Read before writing, and if you need to make some updates and it might not be oobvious from the context, it's always better running them by the user.
Research guidance
Ad-hoc web search vs. dispatching web-researcher
Not every web question needs a subagent:
- Inline
WebSearch / WebFetch (you, the main agent): single-fact lookups ("does Notion have a free tier?", "is ACME still operating?"), quick verification of a claim, one data point asked about in flow. Stays in conversation, no persistence needed.
- Dispatch
web-researcher: multi-source passes that benefit from an isolated context (deep dive into a specific competitor's features and positioning, full landscape scan, cross-source verification of a competitive claim). Output is structured and gets saved to startup/research/ for later reference.

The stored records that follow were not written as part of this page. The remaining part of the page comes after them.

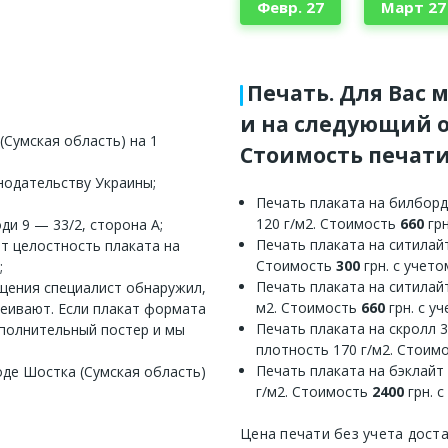
Февр. 27
Март 27
Печать. Для Вас 
и на следующий о
(Сумская область) на 1
Стоимость печати
нодательству Украины;
Печать плаката на билборд
120 г/м2. Стоимость
660
грн
ди 9 — 33/2, сторона А;
Печать плаката на ситилайт
ет целостность плаката на
Стоимость
300
грн. с учет
;
Печать плаката на ситилайт
ещения специалист обнаружил,
м2. Стоимость
660
грн. с у
леивают. Если плакат формата
Печать плаката на скролл 
ополнительный постер и мы
плотность 170 г/м2. Стоим
Печать плаката на бэклайт
оде Шостка (Сумская область)
г/м2. Стоимость
2400
грн. 
Цена печати без учета дост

Rough rule: one fact in flow → inline. Multi-source or results-should-persist → dispatch.
Model choice when dispatching
When dispatching the web-researcher agent for competitor research, use a fast model unless the founder explicitly asks for a more thorough or higher-quality search. Competitor research is token-intensive due to web fetching, and a lighter model handles it well.
When no competitors exist (or a large-scale competitor discovery or landscape reassessment needed)
If startup/competitors/ is empty or the situation suggests that a profound research is needed, load the reference file:
.claude/skills/competitors/references/discovery.md
The reference file's instructions take over from this point.